One thing that made me realize that my newer system were more resolving was the fact that I had listened to Too Old to Rock & Roll by Tull many hundreds of times over the years and really never read all the liner notes. I recently got my 40 year old album back and played it to hear a second voice throughout the track. Maddy Prior is singing along with Ian.

@audioman58

 

A truly Audiophile resolving system ,1st will take $$ on average at least $50 k

minimum , by many standards

We need to talk, I can put one together for $10K or less. If you use a headphone system for $5K. You need to checkout Benchmark:

https://benchmarkmedia.com/collections/digital-to-analog-audio-converter

Audio components (and the systems they are connect to) can commit errors of "commission" and "ommission". Which is to say they get things "wrong", injecting sounds (distortions, phase anomalies, etc) that trigger our ears & brain to believe that something just isn’t right. Errors of ommission relates to leaving out information, or attenuating it (micro dynamics, trailing vocals, detail, space between the notes, etc). Then there’s the whole balance and coherence thing, and placing things in space where they belong.

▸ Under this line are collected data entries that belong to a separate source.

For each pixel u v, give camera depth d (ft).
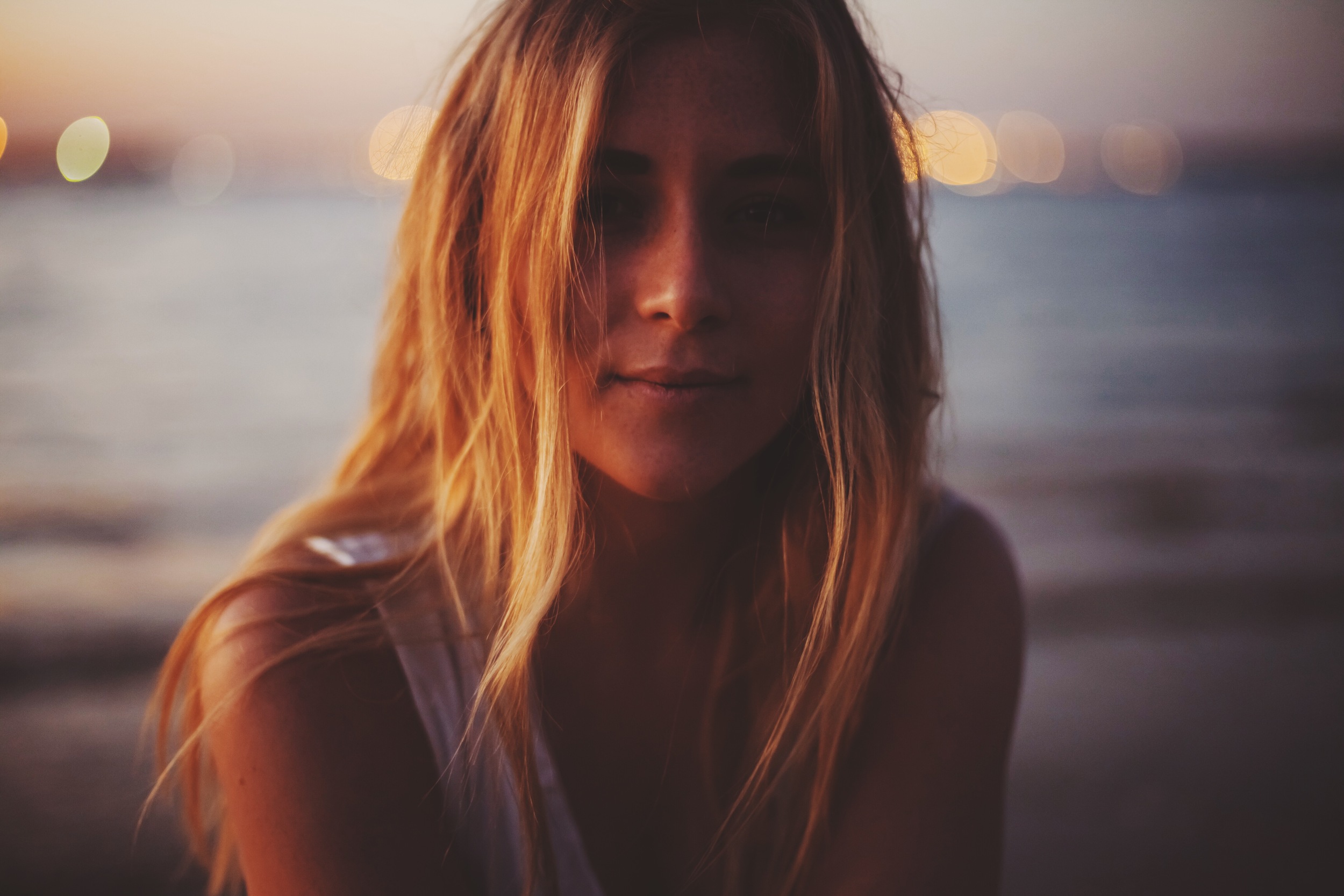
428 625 3.13
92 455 28.35
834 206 2.86
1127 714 12.86
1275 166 121.49
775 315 2.81
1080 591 17.67
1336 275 58.18
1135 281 58.08
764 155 2.68
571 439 2.89
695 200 2.66
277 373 38.06
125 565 20.25
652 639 3.55
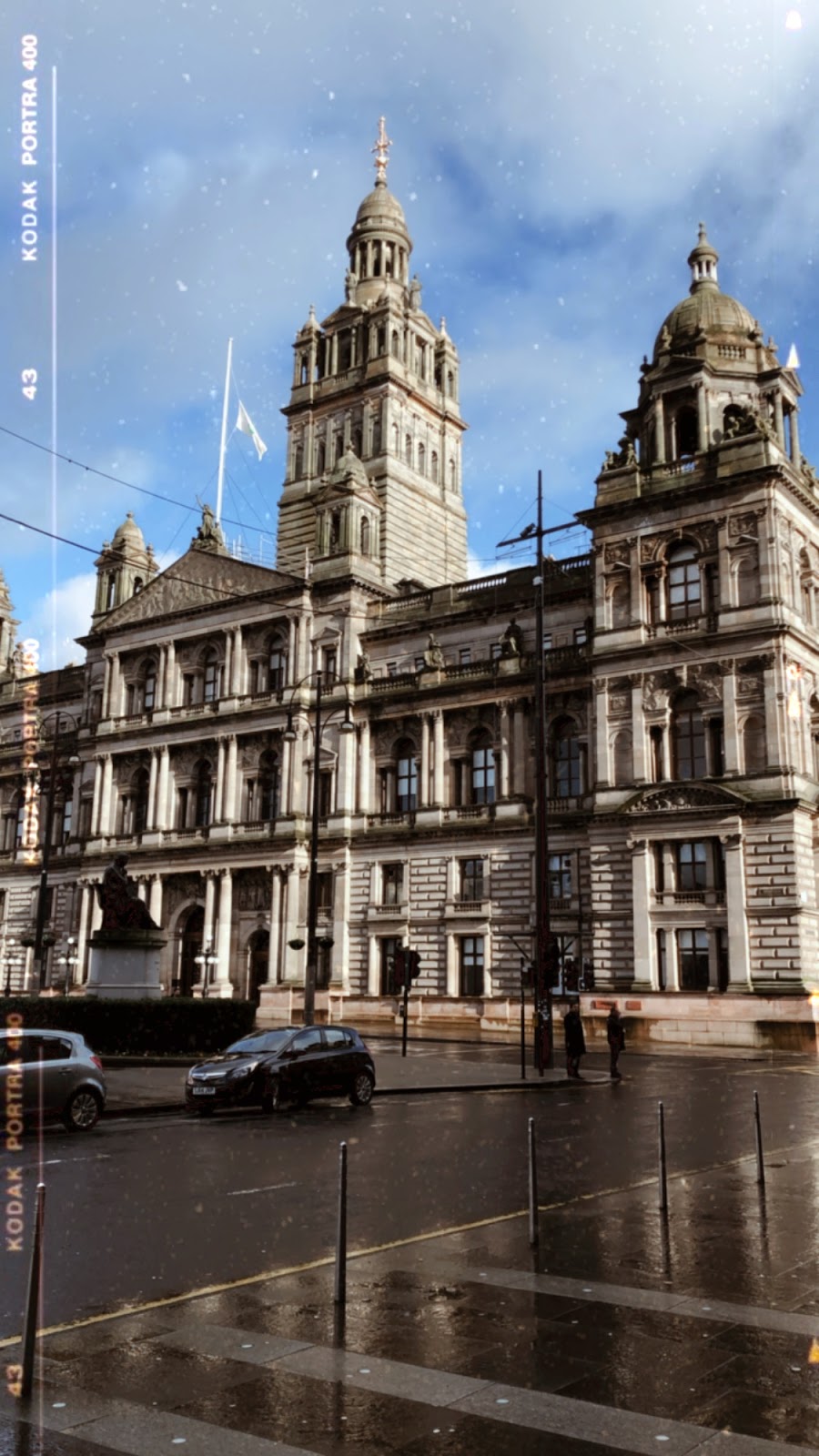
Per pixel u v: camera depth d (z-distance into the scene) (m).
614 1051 42.38
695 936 63.69
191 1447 9.10
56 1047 27.62
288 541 104.62
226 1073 31.06
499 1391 10.27
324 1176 21.16
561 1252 15.35
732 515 66.44
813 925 61.72
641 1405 9.95
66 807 103.00
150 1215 17.64
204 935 85.38
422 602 84.75
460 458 110.50
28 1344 10.23
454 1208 18.23
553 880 71.88
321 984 80.12
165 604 95.44
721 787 63.09
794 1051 57.94
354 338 106.38
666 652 67.00
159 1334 11.89
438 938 75.75
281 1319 12.40
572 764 73.62
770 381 71.75
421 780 78.81
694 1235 16.36
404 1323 12.23
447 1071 43.41
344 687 82.81
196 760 91.00
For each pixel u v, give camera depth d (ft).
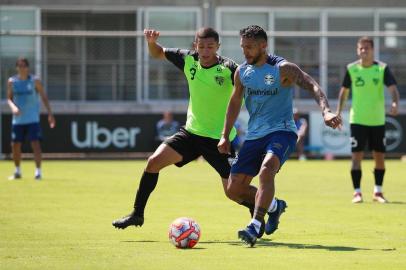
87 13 306.55
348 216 128.88
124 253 91.61
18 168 197.47
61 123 269.85
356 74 153.79
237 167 98.84
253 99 97.30
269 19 311.06
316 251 93.66
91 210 134.72
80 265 83.56
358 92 153.28
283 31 311.68
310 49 291.99
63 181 189.47
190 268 81.56
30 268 81.92
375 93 152.76
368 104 152.15
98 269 81.25
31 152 271.90
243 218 125.80
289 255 90.43
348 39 294.25
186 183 189.37
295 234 108.68
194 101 106.22
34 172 217.97
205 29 104.32
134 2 308.19
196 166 250.37
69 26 305.53
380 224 119.24
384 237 105.91
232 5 310.04
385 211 135.95
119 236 106.01
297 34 260.83
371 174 216.95
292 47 290.76
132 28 309.83
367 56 153.07
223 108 105.70
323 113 89.97
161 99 287.69
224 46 294.25
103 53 286.46
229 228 114.42
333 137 279.49
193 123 106.42
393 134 277.03
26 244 98.53
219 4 309.42
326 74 286.87
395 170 229.45
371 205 145.28
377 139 152.46
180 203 146.51
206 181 195.11
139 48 285.23
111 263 84.74
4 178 197.98
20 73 192.75
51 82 283.79
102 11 307.37
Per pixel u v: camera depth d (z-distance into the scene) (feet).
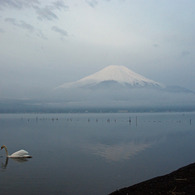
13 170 73.92
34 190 56.24
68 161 86.89
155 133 201.57
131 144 132.46
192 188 48.49
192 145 127.44
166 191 47.96
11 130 234.38
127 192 49.49
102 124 361.51
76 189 56.95
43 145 128.26
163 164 82.02
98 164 82.38
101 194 53.83
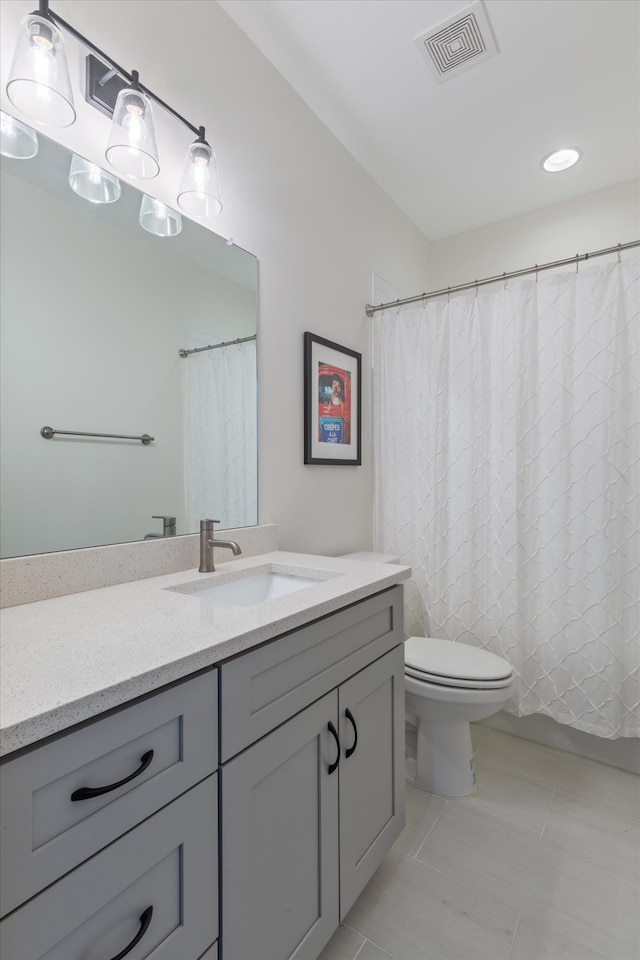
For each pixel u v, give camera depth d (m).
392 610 1.29
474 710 1.55
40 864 0.53
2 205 0.96
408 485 2.17
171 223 1.31
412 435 2.16
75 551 1.06
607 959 1.07
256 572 1.38
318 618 0.99
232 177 1.50
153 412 1.26
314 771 0.98
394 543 2.20
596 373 1.74
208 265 1.42
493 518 1.95
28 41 0.85
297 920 0.93
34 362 1.01
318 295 1.91
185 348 1.35
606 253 1.74
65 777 0.55
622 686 1.71
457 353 2.03
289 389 1.74
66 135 1.06
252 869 0.82
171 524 1.30
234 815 0.78
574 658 1.77
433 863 1.35
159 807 0.66
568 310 1.80
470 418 1.98
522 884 1.28
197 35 1.37
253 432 1.58
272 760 0.86
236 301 1.51
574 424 1.78
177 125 1.31
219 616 0.88
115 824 0.60
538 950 1.09
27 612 0.91
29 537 1.00
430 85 1.79
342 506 2.07
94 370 1.12
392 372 2.22
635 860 1.36
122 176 1.18
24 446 0.99
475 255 2.84
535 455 1.86
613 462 1.71
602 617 1.72
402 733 1.34
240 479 1.53
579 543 1.76
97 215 1.13
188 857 0.70
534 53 1.65
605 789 1.70
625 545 1.70
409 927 1.15
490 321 1.96
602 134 2.06
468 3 1.47
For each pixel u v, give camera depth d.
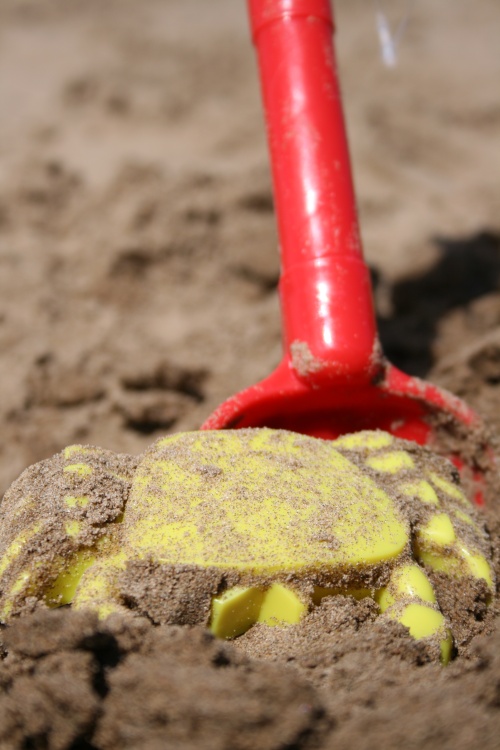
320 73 0.50
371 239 0.75
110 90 1.08
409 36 1.38
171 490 0.42
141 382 0.60
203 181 0.76
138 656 0.40
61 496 0.42
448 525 0.44
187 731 0.38
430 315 0.65
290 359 0.48
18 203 0.75
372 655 0.40
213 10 1.49
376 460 0.46
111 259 0.68
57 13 1.42
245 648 0.41
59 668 0.39
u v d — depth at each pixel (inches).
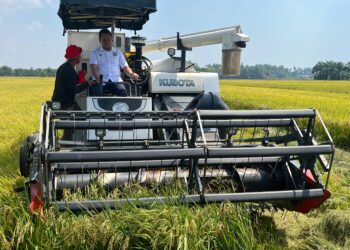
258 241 176.4
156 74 289.0
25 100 1003.3
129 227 153.9
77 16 317.4
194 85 293.6
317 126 505.7
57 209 155.8
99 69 278.5
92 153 152.9
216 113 188.5
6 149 350.9
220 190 192.7
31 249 148.6
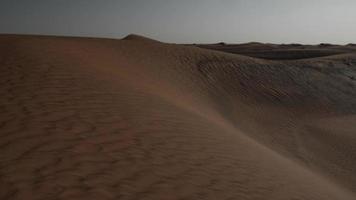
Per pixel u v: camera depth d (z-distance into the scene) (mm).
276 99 25641
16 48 15633
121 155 6184
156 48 30859
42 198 4324
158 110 10273
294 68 34344
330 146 17875
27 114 7426
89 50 23172
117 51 26641
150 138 7461
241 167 7293
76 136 6652
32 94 8992
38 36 26328
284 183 7262
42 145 5984
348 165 15445
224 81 26672
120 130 7480
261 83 28172
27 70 11531
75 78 11586
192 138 8367
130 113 8969
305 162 15023
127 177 5371
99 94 10188
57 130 6781
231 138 10211
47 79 10781
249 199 5613
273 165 8812
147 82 17797
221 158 7500
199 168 6473
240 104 22984
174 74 24625
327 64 38625
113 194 4738
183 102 15992
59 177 4949
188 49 33281
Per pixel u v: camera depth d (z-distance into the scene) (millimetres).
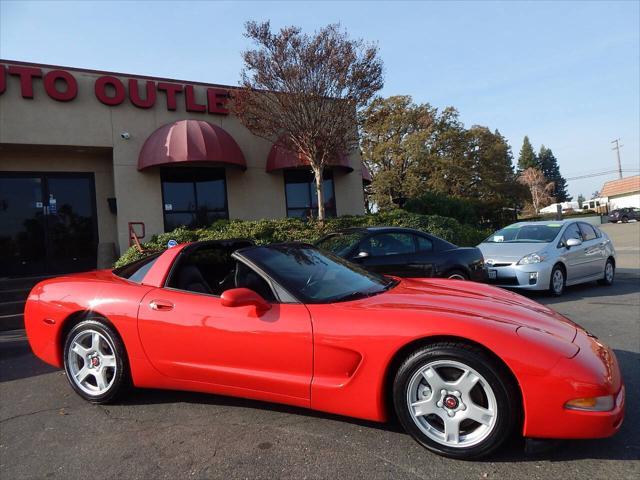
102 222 11375
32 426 3488
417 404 2756
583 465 2568
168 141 10758
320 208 10945
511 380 2553
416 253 6926
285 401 3104
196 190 11992
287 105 10086
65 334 3990
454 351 2633
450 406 2676
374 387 2809
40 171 10805
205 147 10766
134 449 3008
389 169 33656
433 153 33562
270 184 12891
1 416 3736
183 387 3486
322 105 10242
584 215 57188
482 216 20875
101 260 11016
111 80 10836
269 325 3082
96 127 10719
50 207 10875
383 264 6672
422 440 2734
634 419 3119
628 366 4219
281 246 3988
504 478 2469
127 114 11086
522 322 2820
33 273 10602
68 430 3371
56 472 2787
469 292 3488
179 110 11742
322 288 3393
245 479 2578
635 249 17328
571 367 2502
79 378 3869
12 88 9891
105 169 11477
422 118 33344
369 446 2875
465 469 2570
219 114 12219
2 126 9797
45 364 5289
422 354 2705
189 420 3395
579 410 2447
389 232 7008
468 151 35938
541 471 2521
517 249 8273
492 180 36438
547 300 7910
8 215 10453
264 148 12836
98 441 3162
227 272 4254
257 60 9945
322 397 2951
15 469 2854
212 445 2992
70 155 11133
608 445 2777
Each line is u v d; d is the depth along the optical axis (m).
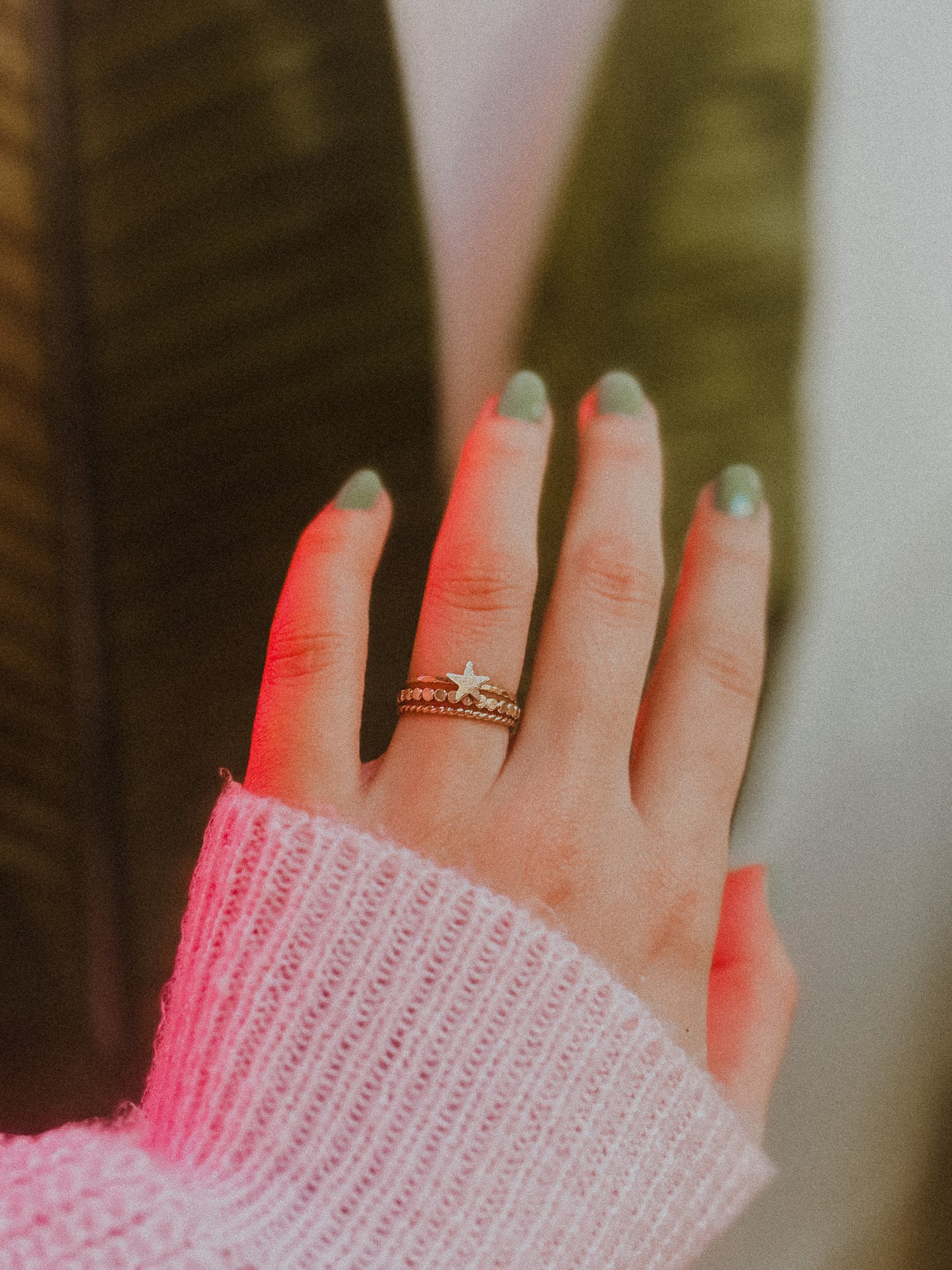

When all the stars line up and the "suspension of disbelief" kicks in -- where we reach the point when we "disbelieve" were listening to a mere facsimile of a live performance but rather we’re there WITH the musicians, we have assembled a "resolving system."

@williewonka

Steve, I really appreciate that you brought in the Helix design concept for the speake cable and audiophile diyer who experiments your idea gives a really favorable comments/reviews. I am inspired but wonder / not convinced one aspect of the design concepts. The principle is simple, twist the negative polarity wire around the positive one (preferrably at 90 degree) so they do not run in parallel to create the proclaimed noise / distortion. Usually, the twisted negative wire will run 2-3 times longer to achieve an ideal geometry. I am therefore concerned with the potential adverse effect (e.g. out of phase, etc.) due to the fact that negative polarity signal travels much longer than the positive signal. How legit is that concern? Second, in that regard, would the "mutually" twisted cable that is commonly available in the market (given the copper purity / annealing is in high quality) works better, since now the negative signal will travel the same distance with the negative while preserves the non-parallel property?